Nik Franke of WU talked about the ad hoc way that the first workshop got organized, when Eric von Hippel suggested that WU host it.. It was 25 participants then and 200 today. Franke showed a series of photos: a small classroom, overhead transparencies, perhaps some drinking. Even then it was mostly Germans: from among the photos, I recognized von Hippel, Franke, Frank Piller, and Christoph Hienerth.
The slides also showed some of the papers from the first conference that became journal papers. One I didn’t realize was at the first conferences was Sonali Shah’s seminal 2006 Management Science paper, one that introduced the idea of gated source to the academic literature.
Co-host Christopher Lettl noted the two main innovations in the format this year. One is the creation of roundtable (interactive) paper sessions. The other is the addition of invited keynotes: von Hippel and Carliss Baldwin this morning, more tomorrow and Wednesday. (All the major themes have a keynote, except for Chesbrough-style open innovation.)
Lettl also showed the stoplight alarm for minitalks that exceed their time limit, a formalization of last year’s flashlight by Mako at MIT. Unfortunately, the alarm got used (and ignored) far too often today.
The location and the path-dependence explain in part the high incidence of Germans here. Even more than in Cambridge last year, the hallway conversations are (natürlich) in German.
This is my 4th consecutive year at what (in 2008) was called the User and Open Innovation conference (and was the User Innovation workshop before that.)

Open innovation (in the Chesbrough, not the von Hippel sense) remains small but significant — with one paper and three interactive sessions. It’s hard to tell, because in the three “open innovation” roundtable sessions, some of the title buzzwords (“lead user,” “online user communities”) don’t suggest an OI focus.

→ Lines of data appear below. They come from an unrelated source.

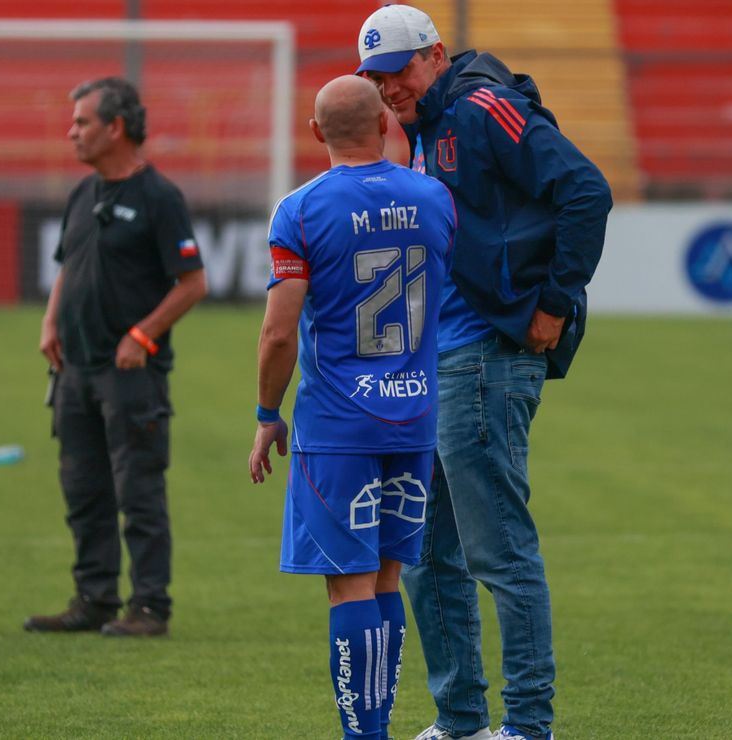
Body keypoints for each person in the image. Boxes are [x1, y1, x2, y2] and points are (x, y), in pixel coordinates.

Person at [355, 6, 613, 740]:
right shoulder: (426, 125)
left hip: (484, 361)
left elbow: (586, 190)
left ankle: (528, 725)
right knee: (423, 556)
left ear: (435, 55)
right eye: (375, 79)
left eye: (399, 70)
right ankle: (461, 719)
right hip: (435, 366)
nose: (389, 88)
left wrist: (554, 305)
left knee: (497, 549)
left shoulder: (479, 107)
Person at [248, 75, 455, 740]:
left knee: (348, 583)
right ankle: (378, 726)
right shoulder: (434, 197)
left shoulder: (301, 211)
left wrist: (267, 414)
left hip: (339, 425)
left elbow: (279, 332)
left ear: (315, 132)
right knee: (387, 577)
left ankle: (364, 736)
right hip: (415, 418)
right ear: (386, 124)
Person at [25, 77, 207, 638]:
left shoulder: (159, 197)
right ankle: (94, 599)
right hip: (74, 370)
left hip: (130, 374)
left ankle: (150, 607)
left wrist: (143, 335)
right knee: (83, 491)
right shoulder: (83, 193)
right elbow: (67, 266)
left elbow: (193, 282)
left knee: (138, 492)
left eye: (82, 122)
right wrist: (51, 321)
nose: (71, 132)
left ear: (116, 128)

One thing that is certainly missing is any acknowledgement of July 4th. We dozen or so Americans here have remarked on it among ourselves, but apparently the Germans and Austrians don’t think noteworthy. There’s a good chance we’ll get würst and beer tonight, so other than being 9 hours ahead (and the only one wearing red, white and blue) the occasion will be suitably observed.
Update 9pm CET: My prediction was slightly off: no würst, no fireworks, but plenty of beer.